For any assignment, a good extension will be to annotate your code to indicate all places where memory is "lost" (in other words, each place where the last remaining reference to an object is either destroyed or is given a new value). If you do this extension, please indicate so in your write-up.
Make your writeup for the project a wiki page in your personal
space. If you have questions about making a wiki page, stop by of our
offices or ask in lab.
Your writeup should have a simple format.
A brief description of the overall project, in your own words.
An explanation of your solution, focusing on the interesting bits. In
this assignment, for example, collision-handling is likely the most interesting bit. You can include code snippets in your writeup to help describe your solution. A code snippet is usually
less than 10 lines of code.
Printouts, pictures, or results to show what you did.
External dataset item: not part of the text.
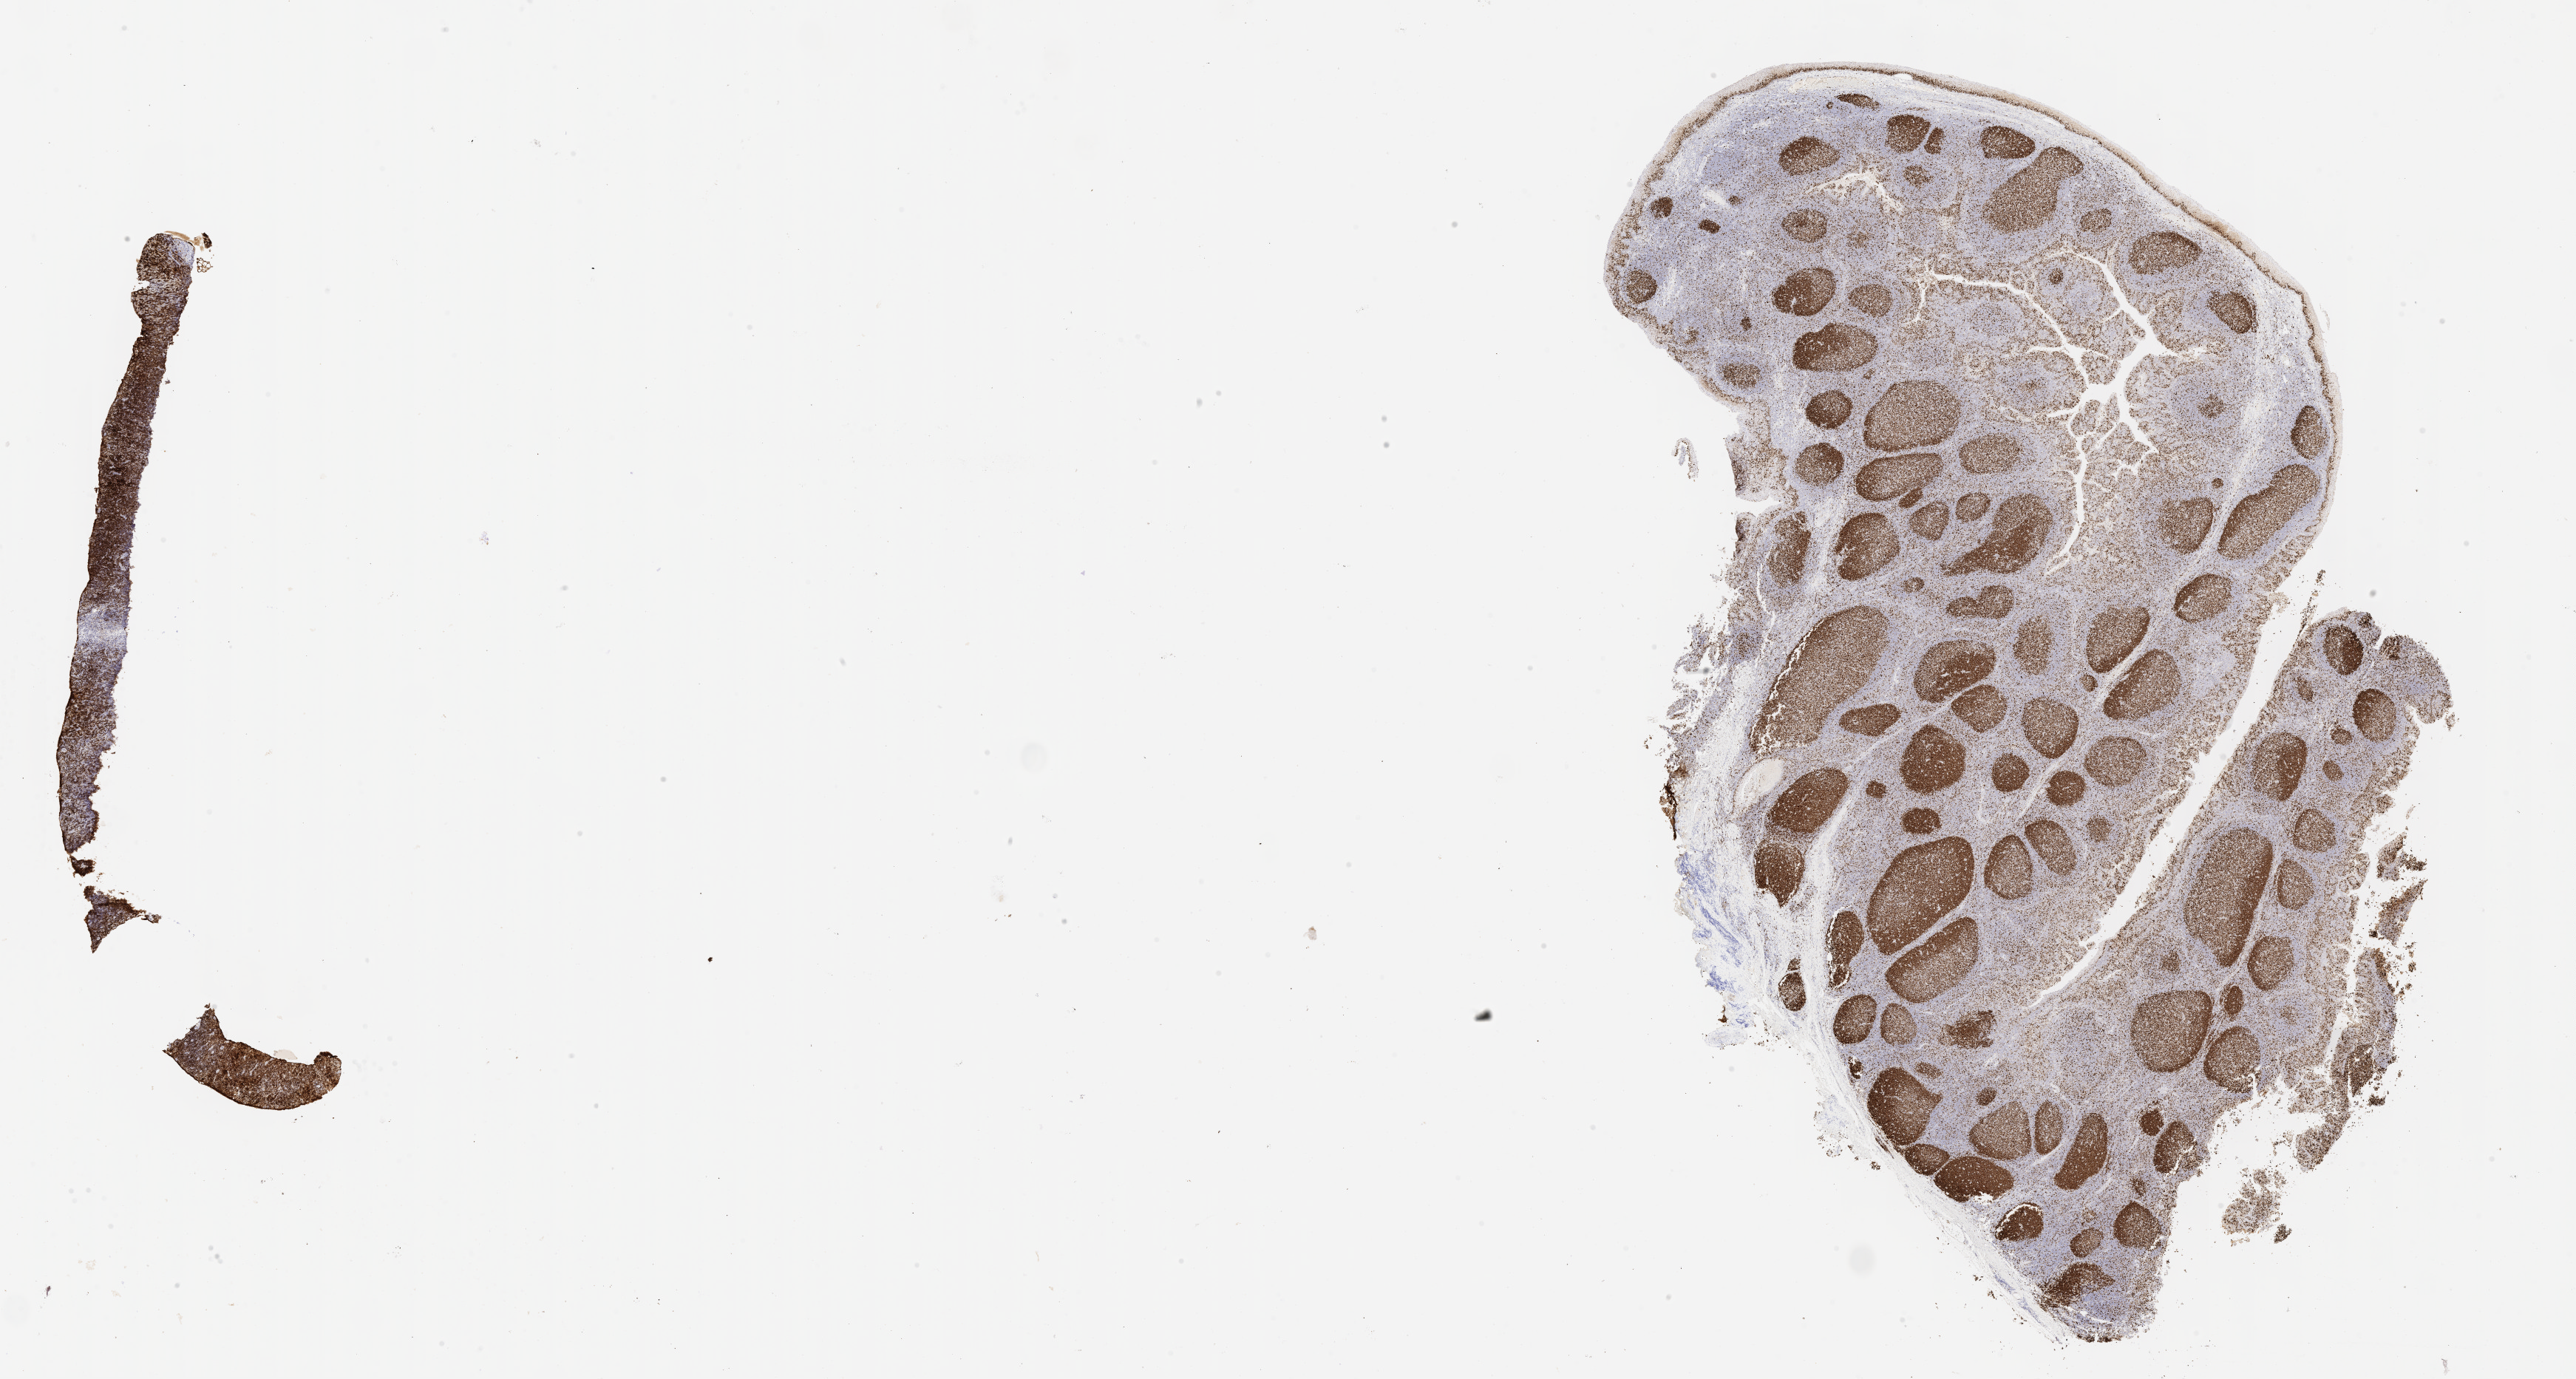
IHC for Ki-67, whole-slide image, whole scanned area (about 28.2 x 15.1 mm) shown as a low-resolution overview, tumor tissue, anatomic site: ovary. Female, age 9 years at initial diagnosis.
• diagnosis: Burkitt lymphoma, NOS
For this
assignment, you should include the graph of run times.
Other results to demonstrate extensions you undertook.
A brief conclusion and description of what you learned.
A list of people you worked with, including TAs, and instructors. Include in that list anyone whose code you may have seen, such as those of friends who have taken the course in a previous semester.
Once you have written up your assignment, give the page the label:
You can give any wiki page a label using the label field at the bottom
of the page. The label is different from the title.
Do not put code on your writeup page or anywhere it can be publicly
accessed. To hand in code, put it in your folder on the Courses fileserver. Create a directory for each project inside the private folder inside your username folder.
When you are done with the lab exercises, you may start on the rest of the project.